Let's have a look at the data we need to rasterize first.

In [None]:

staged_paths = iwp_rasterizer.tiles.get_filenames_from_dir('staged')
print(len(staged_paths), "files to rasterize.")

We can use the `rasterize_vector` method on our `RasterTiler` class object, and pass it the first file in our list of staged files to rasterize just one file.

In [None]:
iwp_rasterizer.rasterize_vector(staged_paths[0])

This went pretty quickly, but with thousands of files, it would still be beneficial to paralleize. Estimate the length of time it would take to process the files in series below:

In [None]:
# estimate duration of rasterization process

## Rasterize in Parallel

Given what you know about the limits of parallelization, discuss in your group whether you think this problem is:

- cpu-bound
- memory-bound
- I/O-bound
- network-bound

How does it compare to the parallelization task from yesterday?

Instead of parallelizing this step over all 2000 files, we will instead process the data in batches of files. Below is a function we can use to make batches of files.

In [None]:
# Because rasterization is relatively quick, we want each parsl "task" to process a batch of tiles.
def make_batch(items, batch_size):
    # Create batches of a given size from a list of items.
    return [items[i:i + batch_size] for i in range(0, len(items), batch_size)]

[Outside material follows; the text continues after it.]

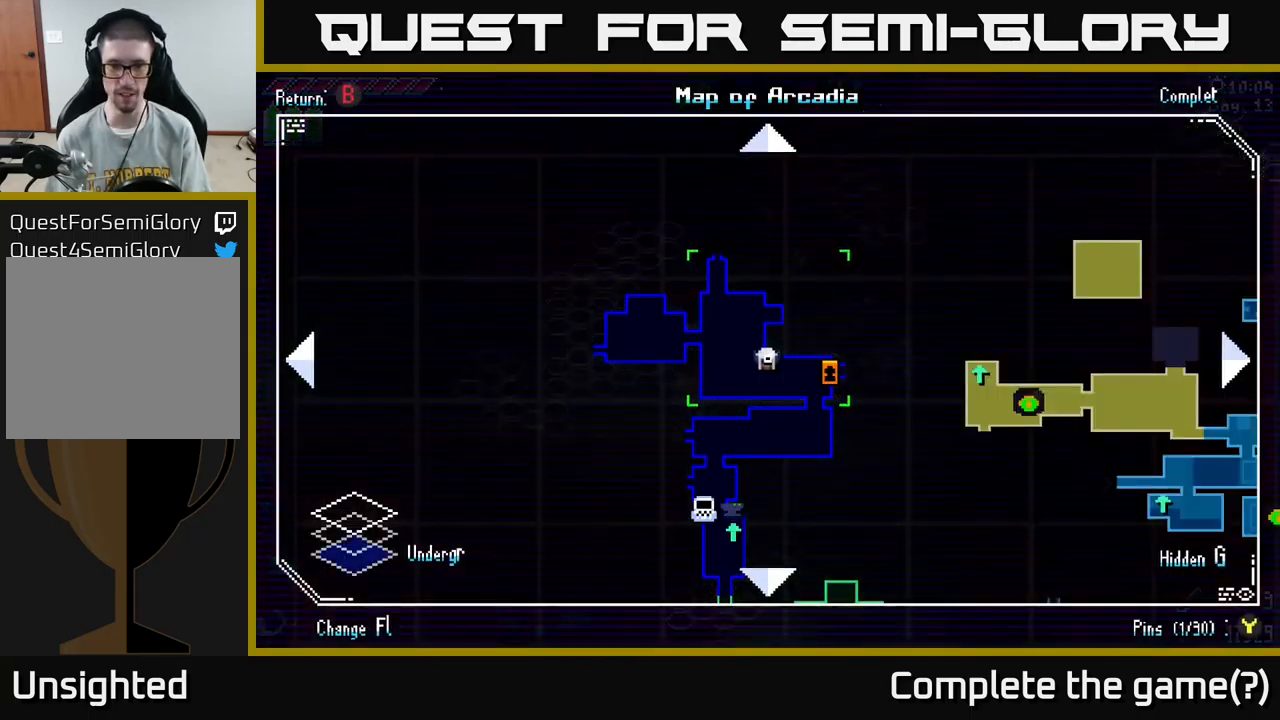
{"buttons": [], "left_stick": "center", "right_stick": "center", "events": []}
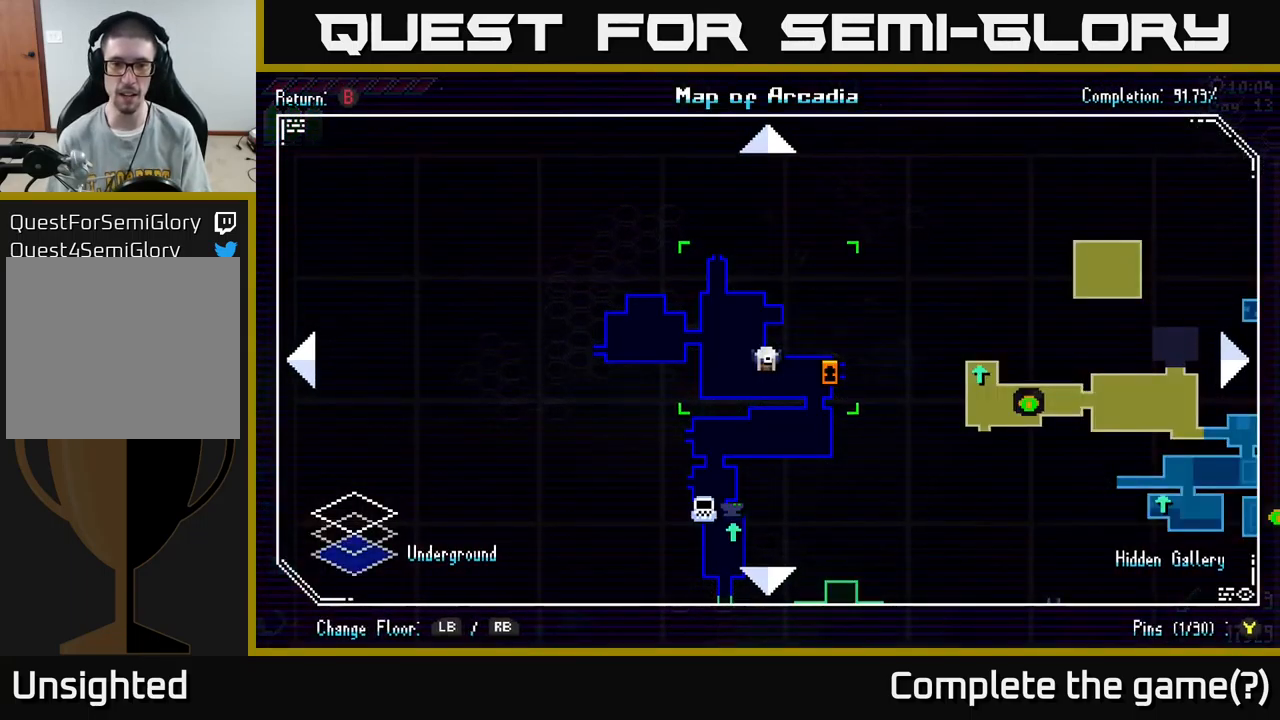
{"buttons": [], "left_stick": "center", "right_stick": "center", "events": []}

Use the `make_batch` function to make batches of 10 items each of our staged data (`staged_paths`).

In [None]:
# make batches of 10 files

Now, set up your Parsl executor again, with `max_workers` set at 32.

In [None]:
# Set up Parsl executor


Next, set up your Parsl app to run the `rasterize_vector` method in parallel. Remember that Parsl apps cannot rely on global variables or package imports, so you'll need to make sure to pass the app all of the variables it needs.

In [None]:
# Make a Parsl app that uses the rasterize_vectors method

Now, execute the app in parallel over all of the batches of files you created previously. Don't forget to add a line to shut down the executor.

In [None]:
# Rasterize the batches in parallel

If you set your executor up correctly, this should have finished in around 18 minutes. Check to make sure that you have the same number of GeoTIFF files as we do staged vector tiles.

In [None]:
geotiff_paths = iwp_rasterizer.tiles.get_filenames_from_dir('geotiff')
len(geotiff_paths) == len(staged_paths)


## Bonus

Thinking back to the group project yesterday, how would you test whether this problem is CPU or I/O bound? One option would be to test whether adding more CPU decreases your computation time. Set up a test on a subset of the staged files (the first 500 is fine) and time the process at different `max_workers`. To make sure you don't overload the server, do not exceed 32 workers in your tests.